Convert all of the material below into a Markdown table with the columns Row and Line, giving each non-blank line its own numbered row and leaving out blank lines.

* [RECORDS PROVIDED]
========================================================================
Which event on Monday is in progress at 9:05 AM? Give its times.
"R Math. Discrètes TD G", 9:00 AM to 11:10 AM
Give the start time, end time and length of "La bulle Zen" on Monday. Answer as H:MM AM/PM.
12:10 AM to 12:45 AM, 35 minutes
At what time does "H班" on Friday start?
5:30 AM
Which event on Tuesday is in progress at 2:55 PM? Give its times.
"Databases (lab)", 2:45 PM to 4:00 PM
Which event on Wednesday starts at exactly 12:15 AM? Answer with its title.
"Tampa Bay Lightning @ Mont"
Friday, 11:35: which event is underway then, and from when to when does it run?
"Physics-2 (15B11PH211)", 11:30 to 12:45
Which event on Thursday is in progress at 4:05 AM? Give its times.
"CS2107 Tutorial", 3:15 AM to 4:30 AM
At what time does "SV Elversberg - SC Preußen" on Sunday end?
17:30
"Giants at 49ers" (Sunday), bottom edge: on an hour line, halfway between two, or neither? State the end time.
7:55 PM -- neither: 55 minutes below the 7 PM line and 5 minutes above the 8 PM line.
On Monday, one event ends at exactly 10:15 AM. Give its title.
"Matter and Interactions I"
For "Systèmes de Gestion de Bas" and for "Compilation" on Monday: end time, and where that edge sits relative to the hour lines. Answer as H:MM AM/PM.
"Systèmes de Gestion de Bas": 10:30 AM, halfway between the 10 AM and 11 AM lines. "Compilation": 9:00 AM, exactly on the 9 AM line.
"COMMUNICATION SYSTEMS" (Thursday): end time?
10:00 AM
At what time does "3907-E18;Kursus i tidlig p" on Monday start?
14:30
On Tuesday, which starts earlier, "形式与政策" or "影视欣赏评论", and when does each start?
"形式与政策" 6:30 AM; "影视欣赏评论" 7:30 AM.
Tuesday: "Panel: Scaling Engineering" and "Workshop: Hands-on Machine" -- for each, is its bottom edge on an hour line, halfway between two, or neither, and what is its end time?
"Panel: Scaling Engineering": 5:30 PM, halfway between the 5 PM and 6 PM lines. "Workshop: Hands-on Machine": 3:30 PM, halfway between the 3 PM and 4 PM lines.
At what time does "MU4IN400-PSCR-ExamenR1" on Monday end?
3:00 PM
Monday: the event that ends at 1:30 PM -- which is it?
========================================================================
* [ANSWER TO THIS EXERCISE]
| Row | Line |
|---|---|
| 1 | Which event on Monday is in progress at 9:05 AM? Give its times. |
| 2 | "R Math. Discrètes TD G", 9:00 AM to 11:10 AM |
| 3 | Give the start time, end time and length of "La bulle Zen" on Monday. Answer as H:MM AM/PM. |
| 4 | 12:10 AM to 12:45 AM, 35 minutes |
| 5 | At what time does "H班" on Friday start? |
| 6 | 5:30 AM |
| 7 | Which event on Tuesday is in progress at 2:55 PM? Give its times. |
| 8 | "Databases (lab)", 2:45 PM to 4:00 PM |
| 9 | Which event on Wednesday starts at exactly 12:15 AM? Answer with its title. |
| 10 | "Tampa Bay Lightning @ Mont" |
| 11 | Friday, 11:35: which event is underway then, and from when to when does it run? |
| 12 | "Physics-2 (15B11PH211)", 11:30 to 12:45 |
| 13 | Which event on Thursday is in progress at 4:05 AM? Give its times. |
| 14 | "CS2107 Tutorial", 3:15 AM to 4:30 AM |
| 15 | At what time does "SV Elversberg - SC Preußen" on Sunday end? |
| 16 | 17:30 |
| 17 | "Giants at 49ers" (Sunday), bottom edge: on an hour line, halfway between two, or neither? State the end time. |
| 18 | 7:55 PM -- neither: 55 minutes below the 7 PM line and 5 minutes above the 8 PM line. |
| 19 | On Monday, one event ends at exactly 10:15 AM. Give its title. |
| 20 | "Matter and Interactions I" |
| 21 | For "Systèmes de Gestion de Bas" and for "Compilation" on Monday: end time, and where that edge sits relative to the hour lines. Answer as H:MM AM/PM. |
| 22 | "Systèmes de Gestion de Bas": 10:30 AM, halfway between the 10 AM and 11 AM lines. "Compilation": 9:00 AM, exactly on the 9 AM line. |
| 23 | "COMMUNICATION SYSTEMS" (Thursday): end time? |
| 24 | 10:00 AM |
| 25 | At what time does "3907-E18;Kursus i tidlig p" on Monday start? |
| 26 | 14:30 |
| 27 | On Tuesday, which starts earlier, "形式与政策" or "影视欣赏评论", and when does each start? |
| 28 | "形式与政策" 6:30 AM; "影视欣赏评论" 7:30 AM. |
| 29 | Tuesday: "Panel: Scaling Engineering" and "Workshop: Hands-on Machine" -- for each, is its bottom edge on an hour line, halfway between two, or neither, and what is its end time? |
| 30 | "Panel: Scaling Engineering": 5:30 PM, halfway between the 5 PM and 6 PM lines. "Workshop: Hands-on Machine": 3:30 PM, halfway between the 3 PM and 4 PM lines. |
| 31 | At what time does "MU4IN400-PSCR-ExamenR1" on Monday end? |
| 32 | 3:00 PM |
| 33 | Monday: the event that ends at 1:30 PM -- which is it? |